TASK DESCRIPTION
Print out the data below in full, exactly as written.

COLLECTED DATA
[Start of section]
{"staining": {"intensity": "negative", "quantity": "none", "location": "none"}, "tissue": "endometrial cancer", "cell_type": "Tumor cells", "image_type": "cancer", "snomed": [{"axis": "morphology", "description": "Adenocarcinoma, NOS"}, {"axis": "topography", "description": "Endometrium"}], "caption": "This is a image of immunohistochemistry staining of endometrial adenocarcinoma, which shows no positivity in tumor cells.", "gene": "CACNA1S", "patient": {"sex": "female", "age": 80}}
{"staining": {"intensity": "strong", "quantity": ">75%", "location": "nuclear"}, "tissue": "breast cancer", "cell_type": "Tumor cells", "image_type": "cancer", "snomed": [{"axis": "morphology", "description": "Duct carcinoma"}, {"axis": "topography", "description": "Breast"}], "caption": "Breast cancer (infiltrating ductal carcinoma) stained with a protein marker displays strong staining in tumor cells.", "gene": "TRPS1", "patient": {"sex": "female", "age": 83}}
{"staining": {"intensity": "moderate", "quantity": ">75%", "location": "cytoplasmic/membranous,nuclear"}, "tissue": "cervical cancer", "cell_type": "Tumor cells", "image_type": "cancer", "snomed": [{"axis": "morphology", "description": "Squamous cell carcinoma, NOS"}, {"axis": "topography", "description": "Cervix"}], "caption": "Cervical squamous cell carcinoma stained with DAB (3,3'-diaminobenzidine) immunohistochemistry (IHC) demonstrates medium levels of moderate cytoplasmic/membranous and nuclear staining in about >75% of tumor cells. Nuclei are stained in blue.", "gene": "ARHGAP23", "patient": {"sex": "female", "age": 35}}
[End of section]
REPLY
{"staining": {"intensity": "negative", "quantity": "none", "location": "none"}, "tissue": "endometrial cancer", "cell_type": "Tumor cells", "image_type": "cancer", "snomed": [{"axis": "morphology", "description": "Adenocarcinoma, NOS"}, {"axis": "topography", "description": "Endometrium"}], "caption": "This is a image of immunohistochemistry staining of endometrial adenocarcinoma, which shows no positivity in tumor cells.", "gene": "CACNA1S", "patient": {"sex": "female", "age": 80}}
{"staining": {"intensity": "strong", "quantity": ">75%", "location": "nuclear"}, "tissue": "breast cancer", "cell_type": "Tumor cells", "image_type": "cancer", "snomed": [{"axis": "morphology", "description": "Duct carcinoma"}, {"axis": "topography", "description": "Breast"}], "caption": "Breast cancer (infiltrating ductal carcinoma) stained with a protein marker displays strong staining in tumor cells.", "gene": "TRPS1", "patient": {"sex": "female", "age": 83}}
{"staining": {"intensity": "moderate", "quantity": ">75%", "location": "cytoplasmic/membranous,nuclear"}, "tissue": "cervical cancer", "cell_type": "Tumor cells", "image_type": "cancer", "snomed": [{"axis": "morphology", "description": "Squamous cell carcinoma, NOS"}, {"axis": "topography", "description": "Cervix"}], "caption": "Cervical squamous cell carcinoma stained with DAB (3,3'-diaminobenzidine) immunohistochemistry (IHC) demonstrates medium levels of moderate cytoplasmic/membranous and nuclear staining in about >75% of tumor cells. Nuclei are stained in blue.", "gene": "ARHGAP23", "patient": {"sex": "female", "age": 35}}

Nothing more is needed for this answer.